Nuestro quehacer cultural
Entendemos que nuestra tarea no consiste en evitar las tensiones propias de nuestros tiempos, sino en abrir espacios para sentirlas y acercarnos con curiosidad a comprenderlas. Nos preparamos para conversar sobre temas difíciles y asumimos el desafío de enmarcarlos con cuidado. La visión de cultura que guía nuestro quehacer busca levantar puentes entre orillas, pensamientos e ideas, en vez de quedarnos contemplando los abismos. Queremos, además, sugerir caminos por los que podamos transitar colectivamente hacia una sociedad más madura, más desarrollada, más pacífica y más democrática.

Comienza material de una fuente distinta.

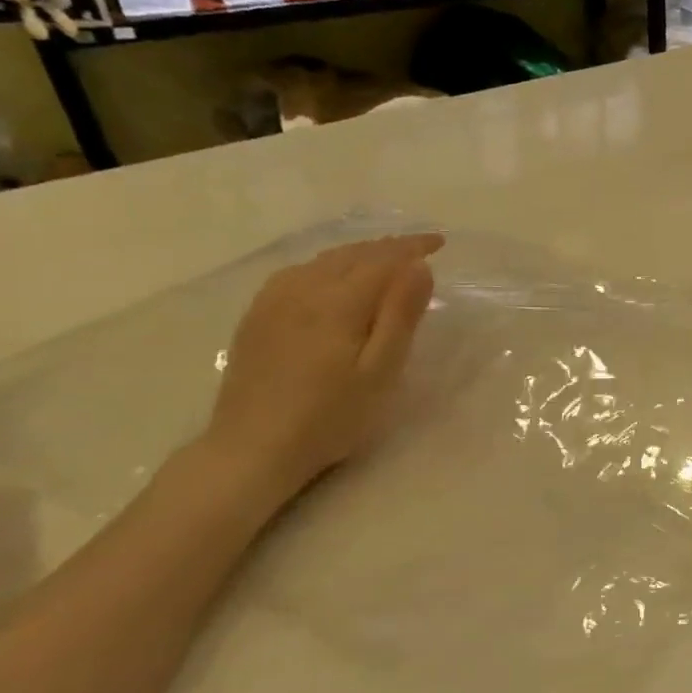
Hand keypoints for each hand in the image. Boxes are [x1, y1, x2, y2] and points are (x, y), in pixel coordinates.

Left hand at [204, 234, 441, 499]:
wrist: (251, 450)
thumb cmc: (330, 416)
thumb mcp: (380, 371)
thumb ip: (400, 315)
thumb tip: (419, 266)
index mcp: (337, 302)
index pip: (382, 259)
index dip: (412, 247)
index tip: (439, 242)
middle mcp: (302, 290)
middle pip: (352, 255)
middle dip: (389, 247)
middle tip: (419, 248)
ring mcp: (273, 302)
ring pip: (324, 261)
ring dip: (359, 253)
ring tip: (384, 258)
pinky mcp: (257, 317)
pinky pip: (298, 273)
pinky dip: (328, 265)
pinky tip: (332, 276)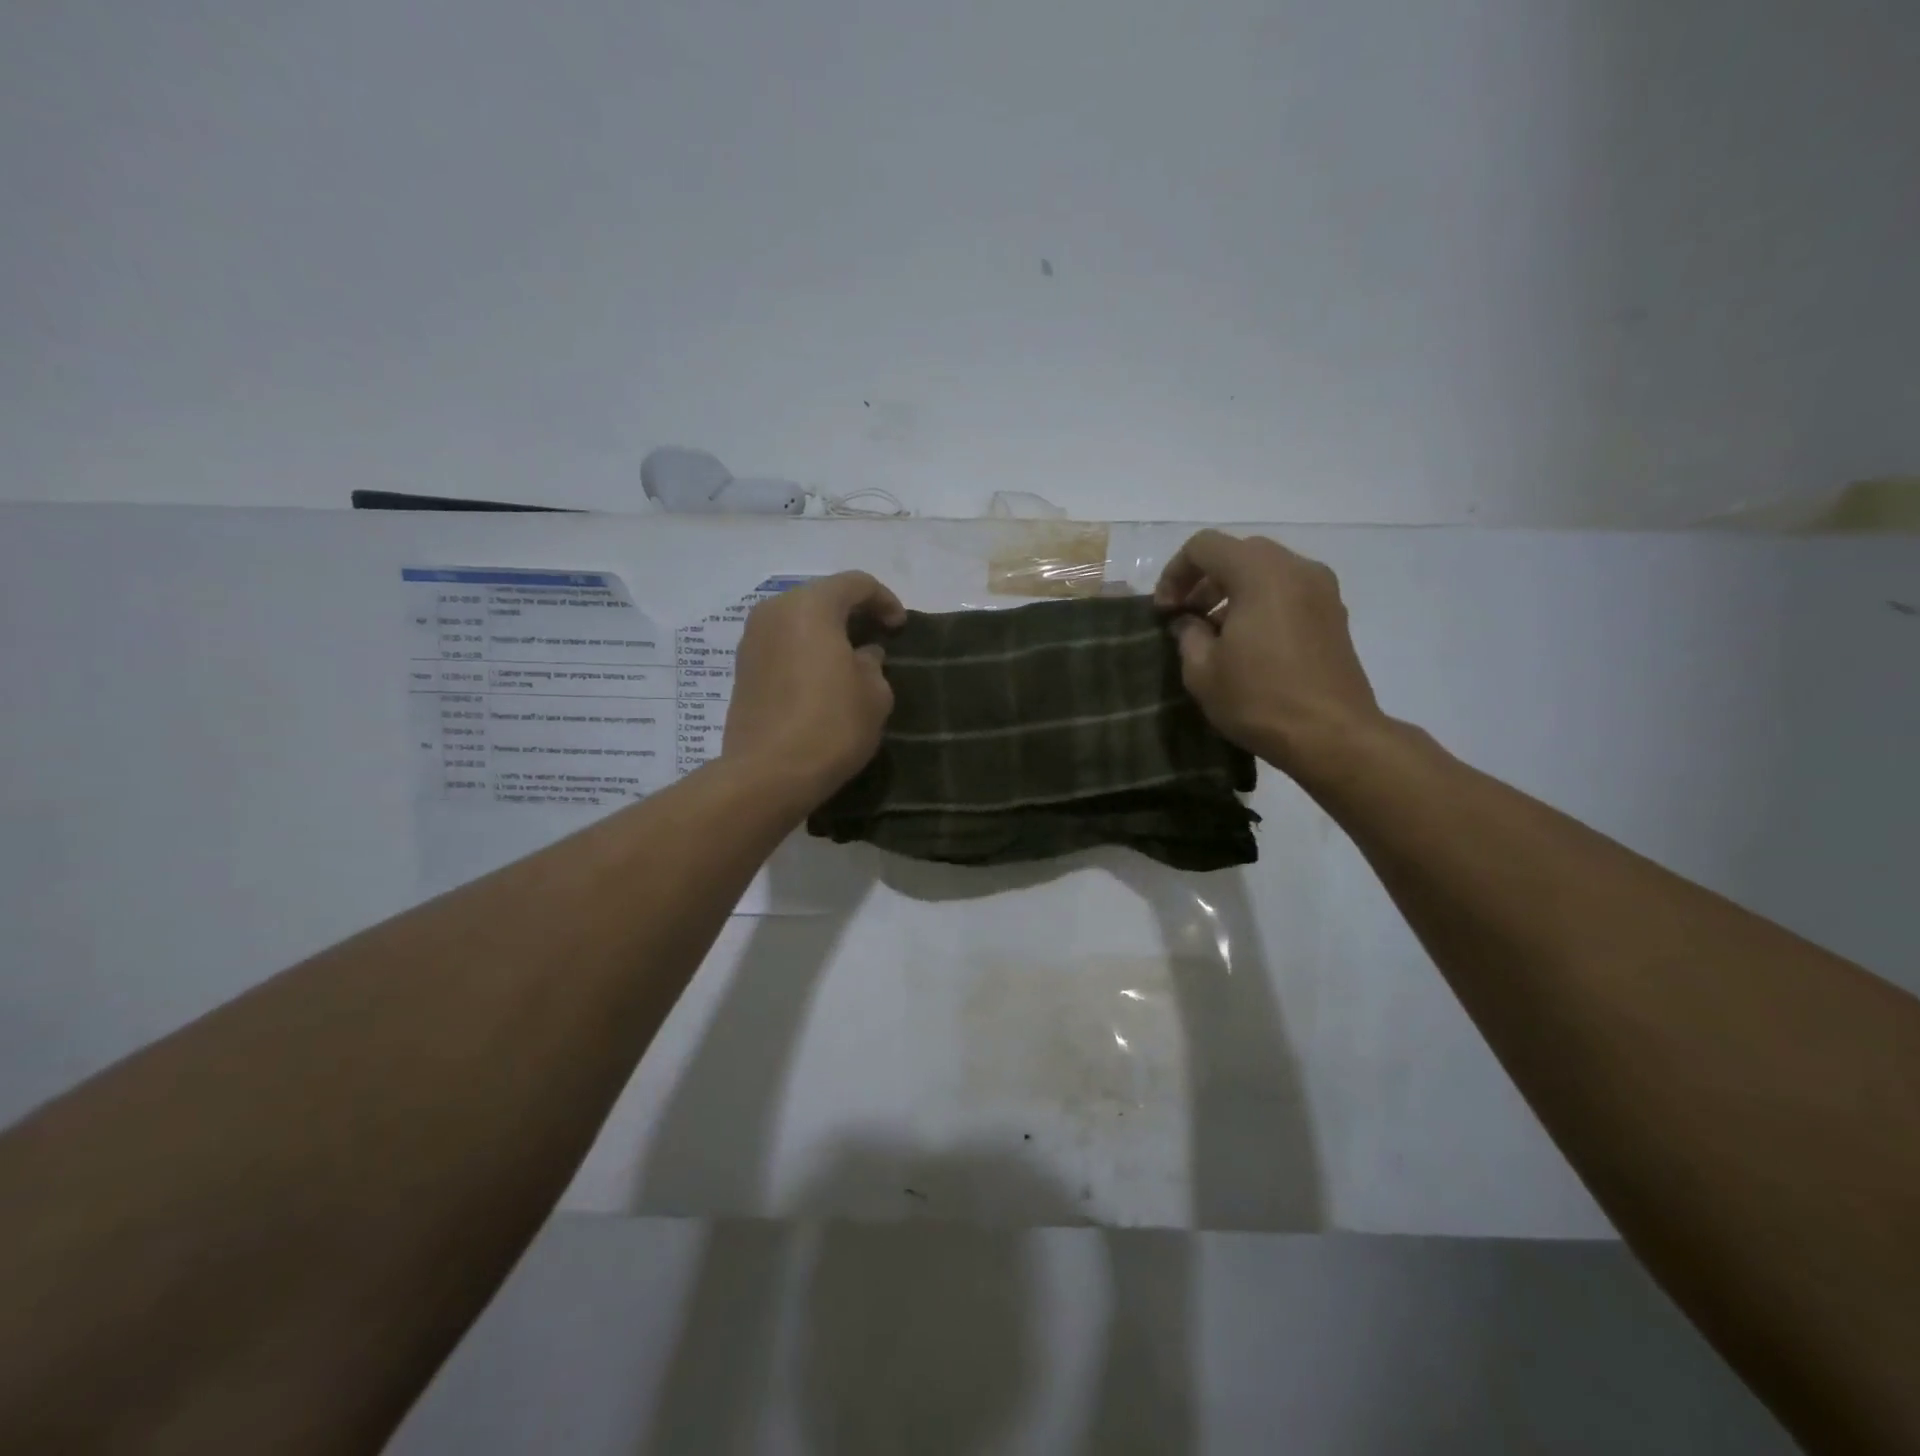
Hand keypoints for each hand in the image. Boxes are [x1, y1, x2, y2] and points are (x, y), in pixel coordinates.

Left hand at [723, 571, 906, 810]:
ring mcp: (752, 640)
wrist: (768, 774)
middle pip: (822, 597)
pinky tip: (822, 677)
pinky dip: (805, 650)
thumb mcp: (875, 694)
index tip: (899, 628)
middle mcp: (775, 612)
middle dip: (853, 613)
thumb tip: (862, 655)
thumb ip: (874, 664)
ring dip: (826, 632)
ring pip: (798, 620)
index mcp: (811, 606)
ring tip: (851, 658)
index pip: (856, 584)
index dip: (885, 600)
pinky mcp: (743, 669)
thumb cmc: (831, 726)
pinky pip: (782, 644)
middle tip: (877, 637)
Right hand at [1153, 531, 1383, 777]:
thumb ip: (1187, 634)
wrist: (1332, 735)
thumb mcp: (1202, 670)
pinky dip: (1259, 602)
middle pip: (1238, 552)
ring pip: (1265, 570)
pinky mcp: (1333, 614)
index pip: (1204, 546)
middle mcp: (1295, 568)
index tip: (1165, 611)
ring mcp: (1321, 590)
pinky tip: (1247, 643)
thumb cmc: (1259, 700)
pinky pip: (1287, 590)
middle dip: (1204, 579)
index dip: (1174, 573)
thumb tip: (1187, 622)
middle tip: (1186, 616)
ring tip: (1213, 633)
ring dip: (1232, 590)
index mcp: (1260, 572)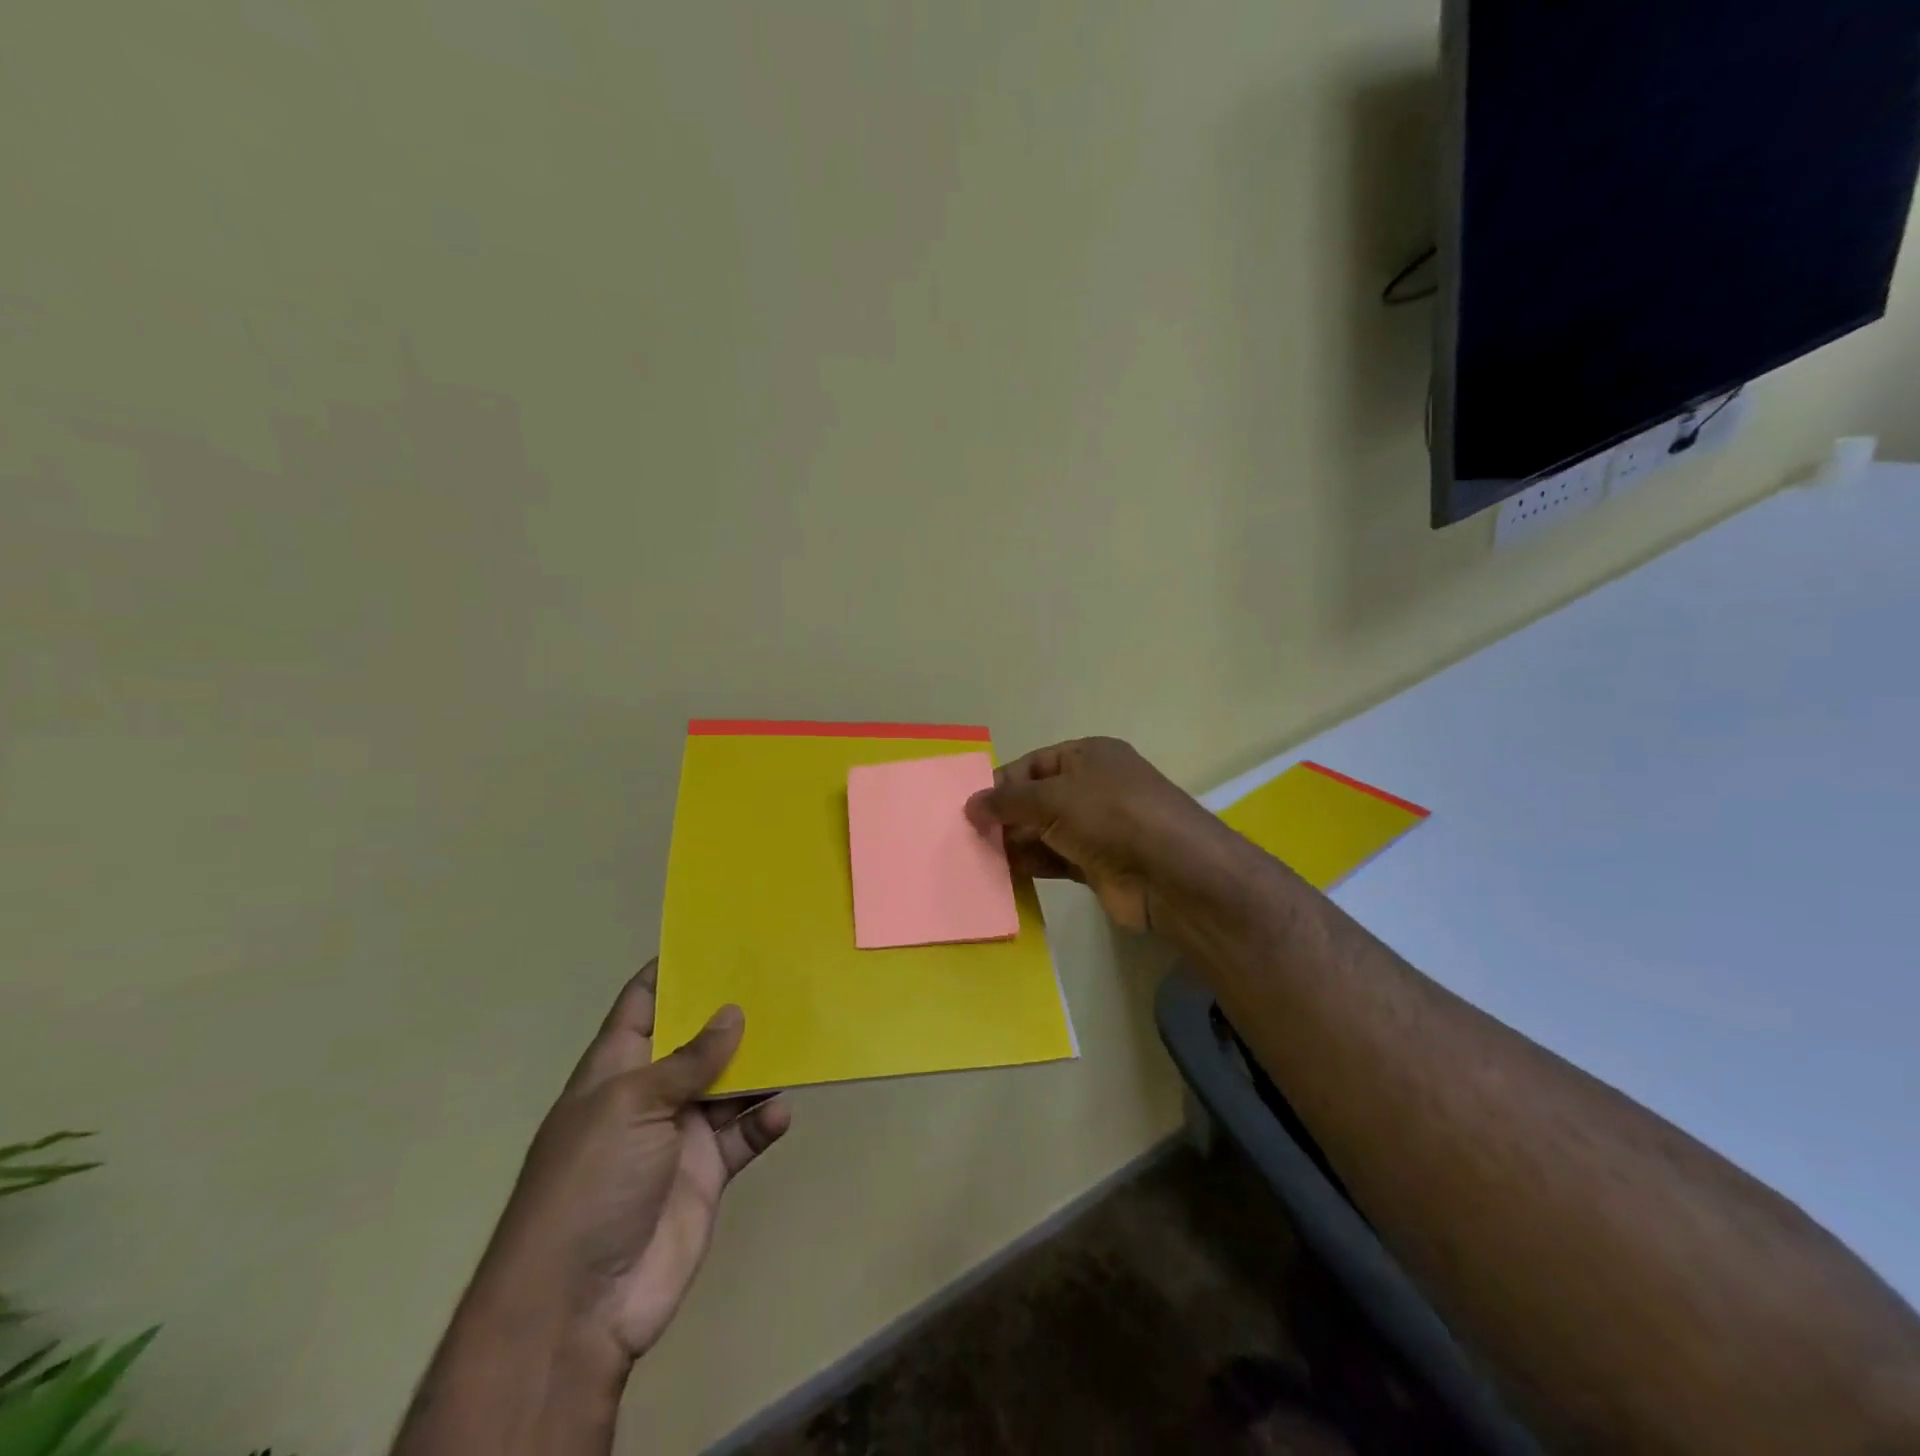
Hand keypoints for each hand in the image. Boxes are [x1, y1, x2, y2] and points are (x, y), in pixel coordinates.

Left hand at [472, 961, 789, 1365]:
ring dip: (759, 1064)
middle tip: (779, 977)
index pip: (643, 1004)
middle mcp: (651, 1093)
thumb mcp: (632, 1105)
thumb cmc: (591, 1181)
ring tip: (799, 1033)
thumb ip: (689, 1059)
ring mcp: (681, 1134)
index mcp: (617, 1067)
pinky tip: (782, 1111)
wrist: (580, 1302)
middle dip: (731, 1012)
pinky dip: (765, 1122)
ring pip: (729, 1084)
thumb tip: (733, 1012)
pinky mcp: (708, 1173)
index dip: (672, 971)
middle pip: (697, 1040)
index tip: (715, 938)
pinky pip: (745, 1135)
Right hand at [965, 737, 1227, 932]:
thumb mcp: (1052, 796)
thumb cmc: (1109, 814)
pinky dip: (1031, 866)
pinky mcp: (1097, 865)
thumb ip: (1007, 801)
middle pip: (1037, 799)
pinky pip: (1055, 861)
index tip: (970, 806)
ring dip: (1014, 843)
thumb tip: (969, 805)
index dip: (1002, 782)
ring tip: (976, 856)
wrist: (1169, 871)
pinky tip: (1002, 875)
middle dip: (1004, 816)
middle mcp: (1093, 788)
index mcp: (1088, 756)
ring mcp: (1097, 828)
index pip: (1034, 763)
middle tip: (967, 835)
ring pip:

Esta vocación nos acompaña desde la raíz, pues somos hijos del diálogo. Comfama nació de un pacto voluntario entre empresarios, gremios y sindicalistas que se unieron con un objetivo común: mejorar la calidad de vida de los trabajadores y de sus familias. De ese encuentro surgió un sistema que redistribuye, cuida y acompaña la vida. Aquel espíritu fundacional nos recuerda que la confianza no es un punto de partida garantizado, sino una construcción colectiva de la cual elegimos ser parte, aunque implique acercarnos, sanamente, a diversas tensiones.
Somos conscientes, también, de que no existe una sola cultura, sino muchas culturas, por eso creemos que es fundamental conectar con el mundo para ampliar la mirada y enriquecer el entendimiento del otro con esa visión de apertura, sin perder la esencia, las raíces. Mahatma Gandhi lo dijo así: “quiero las culturas de todas las tierras del mundo soplen con libertad absoluta a través de mi casa. Pero me niego a ser barrido por cualquiera de ellas”.
Nuestra intención
Hemos sido testigos de que, cuando una sociedad se apropia de sus propias preguntas, su horizonte se ensancha. Una niña descubre en un juego una vocación inesperada; una familia hace de la lectura un puente entre generaciones; una comunidad se reúne para narrar sus historias y proyectar su destino; un grupo de amigos aprende a descansar y a disfrutar del ocio; un equipo de trabajo encuentra nuevas formas de conocerse; un pensionado aprende a cuidar el planeta; un joven habita ese lugar, que no es la casa, no es el trabajo, no es el estudio, donde puede ser él mismo; una región comparte sus ritmos y músicas; un barrio celebra su identidad y sus oficios... la cultura nos regala no solo la comprensión de nuestros mundos interiores, sino también de nuestro entorno. Nos regala nuevas maneras de participar en él, de expandirlo desde los vínculos, la escucha, la creación.
Por eso, para nosotros, la cultura es una declaración de amor a la vida, a sus múltiples expresiones y lenguajes. Y una declaración, también, de esperanza, de convicción de futuro. Ese es el sentido del proyecto cultural de Comfama: que todas las personas, como escribió Emily Dickinson, podamos habitar la posibilidad, “una casa más bella que la prosa / más numerosa de ventanas / y más rica de puertas”.